▶ 本文抜粋:
▼

(58)【調査した分野】(Int.Cl.,DB名)
【発明の概要】
【発明が解決しようとする課題】
【0005】
この特許文献1に記載の圧電振動デバイスでは、第2キャビティにおいて、導電性接合材をサーミスタ素子搭載パッドに塗布し、導電性接合材を介してサーミスタ素子をサーミスタ素子搭載パッド上に接合させている。導電性接合材をサーミスタ素子搭載パッドに塗布する際、塗布位置がずれるとサーミスタ素子搭載パッドへのサーミスタ素子の搭載位置がずれる。
【0006】
そこで、温度センサ部の搭載のズレを無くす圧電振動デバイスを提供することを目的とする。
【課題を解決するための手段】
【0007】
上記の目的を達成するため、本発明にかかる圧電振動デバイスは、圧電振動片を搭載するベースと、圧電振動片を気密封止する蓋とが設けられた圧電振動デバイスにおいて、底部と、ベースの一主面の主面外周に沿って底部から上方に延出した第1壁部と、ベースの他主面の主面外周に沿って底部から下方に延出した第2壁部と、から構成され、前記底部と前記第1壁部とによって囲まれ、圧電振動片を搭載する第1キャビティと、前記底部と前記第2壁部とによって囲まれ、温度検出素子である温度センサ部を搭載する第2キャビティとが形成され、前記第2キャビティ内の底面には、少なくとも前記第2壁部の内壁面と交差する露出電極が、前記第2キャビティ内において露出して形成され、前記露出電極には、流動性を有する導電性接合材により前記温度センサ部を接合する一対の温度センサ用電極パッドが含まれ、前記温度センサ部が接合された前記温度センサ用電極パッドを含む前記露出電極上の全面に前記導電性接合材が形成され
、一対の前記温度センサ用電極パッドは、同一形状の矩形に成形され、前記第2キャビティ内における各前記温度センサ用電極パッドの相互に近い辺をそれぞれ近方端縁とし、前記第2キャビティ内における各前記温度センサ用電極パッドの相互に遠い辺をそれぞれ外方端縁とし、一対の前記温度センサ用電極パッドの外周は、前記近方端縁を含む第1辺と、前記外方端縁を含む第2辺と、前記第1辺と前記第2辺とを繋げる一対の側辺とから構成され、前記第1辺には、相互に近づく方向に突出する矩形の突起部が形成されていることを特徴とする。なお、ここでいう温度センサ部としてサーミスタ素子が挙げられるが、これに限定されるものではなく、例えば、サーミスタ素子が内蔵されたものやダイオード、トランジスタ等であってもよい。

▲

▶ 提供データ:
▼

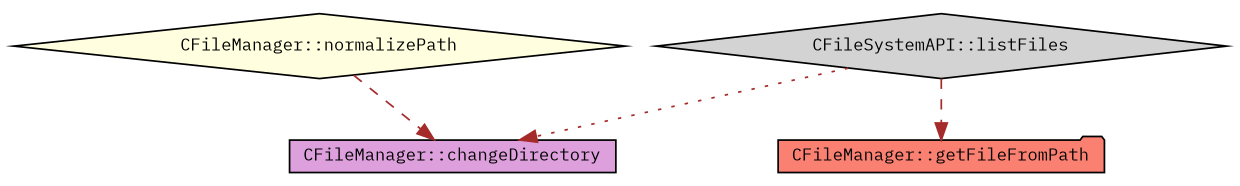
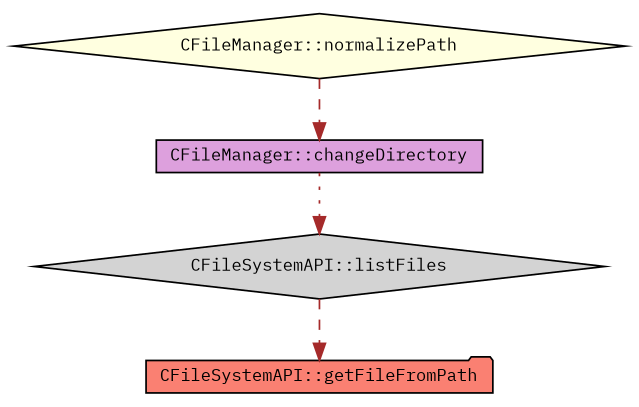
  digraph {
    fontname="IBM Plex Mono"
    rankdir=TB
    node [color=black fontname="IBM Plex Mono" fontsize=10 shape=diamond style=filled]
    edge [color=brown fontname="IBM Plex Mono" fontsize=10 labelfontname=Helvetica labelfontsize=10 style=dashed]
    n1 [fillcolor=plum fontcolor=black height=0.2 label="CFileManager::changeDirectory" shape=box width=0.4]
    n2 [fillcolor=lightgrey height=0.2 label="CFileSystemAPI::listFiles" width=0.4]
-   n3 [fillcolor=salmon height=0.2 label="CFileManager::getFileFromPath" shape=folder width=0.4]
+   n3 [fillcolor=salmon height=0.2 label="CFileSystemAPI::getFileFromPath" shape=folder width=0.4]
    n4 [fillcolor=lightyellow height=0.2 label="CFileManager::normalizePath" width=0.4]
-   n2 -> n1 [style=dotted]
+   n1 -> n2 [style=dotted]
    n2 -> n3
    n4 -> n1
  }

▲

▶ 次の課題:
A: 圧電振動デバイスに関する本文で、温度センサ部になり得るものとして挙げられているものをすべて書き出せ。
B: 圧電振動デバイスに関する本文を、最後の文の後から続けて書け。

▶ 解答:
A: サーミスタ素子、サーミスタ素子が内蔵されたもの、ダイオード、トランジスタ

B:
【0008】
本発明によれば、温度センサ部の搭載のズレを無くすことが可能となる。すなわち、本発明によれば、前記第2キャビティ内の底面に、前記露出電極が、前記第2キャビティ内において露出して形成され、前記露出電極に一対の前記温度センサ用電極パッドが含まれ、前記温度センサ部が接合された前記温度センサ用電極パッドを含む前記露出電極上の全面に前記導電性接合材が形成されるので、前記導電性接合材の塗布位置に関係なく、前記温度センサ部を所望の位置に搭載することが可能となる。特に、本発明は、圧電振動デバイスの小型化に対応した前記第2キャビティに汎用のサーミスタ素子等の温度センサ部を搭載するのに好ましい。
また、前記導電性接合材を、前記温度センサ用電極パッドの前記突起部に集めることが可能となる。その結果、前記温度センサ用電極パッドに前記温度センサ部を搭載する際に、前記温度センサ部の前記温度センサ用電極パッドに接する面に前記導電性接合材を行き渡り易くすることが可能となる。また、前記温度センサ用電極パッドへの前記温度センサ部の搭載について中央位置に配する(センタリング機能を有する)ことが可能となる。
【0009】
前記構成において
、各前記温度センサ用電極パッドにおいて前記近方端縁から前記外方端縁までの距離をD1とし、前記外方端縁から直近の前記第2キャビティの内壁面までの距離をD2とし、前記第2キャビティ内において2.85≦D1/D2≦15.67が成り立ってもよい。
【0010】
本構成において、D1/D2=2.85、5.00、5.25、5.33、9.00、および15.67において、前記温度センサ用電極パッドへの前記温度センサ部の搭載のズレが無いのが確認できた。
【0011】
前記構成において
、前記露出電極には、一対の前記温度センサ用電極パッドの前記外方端縁から直近の前記第2キャビティの内壁面に向かって、一対の前記温度センサ用電極パッドから引き出された引出部が含まれ、各前記温度センサ用電極パッドにおいて前記外方端縁から直近の前記第2キャビティの内壁面までの距離をD2とし、前記引出部の幅長をW1とし、前記第2キャビティ内においてW1>D2が成り立ってもよい。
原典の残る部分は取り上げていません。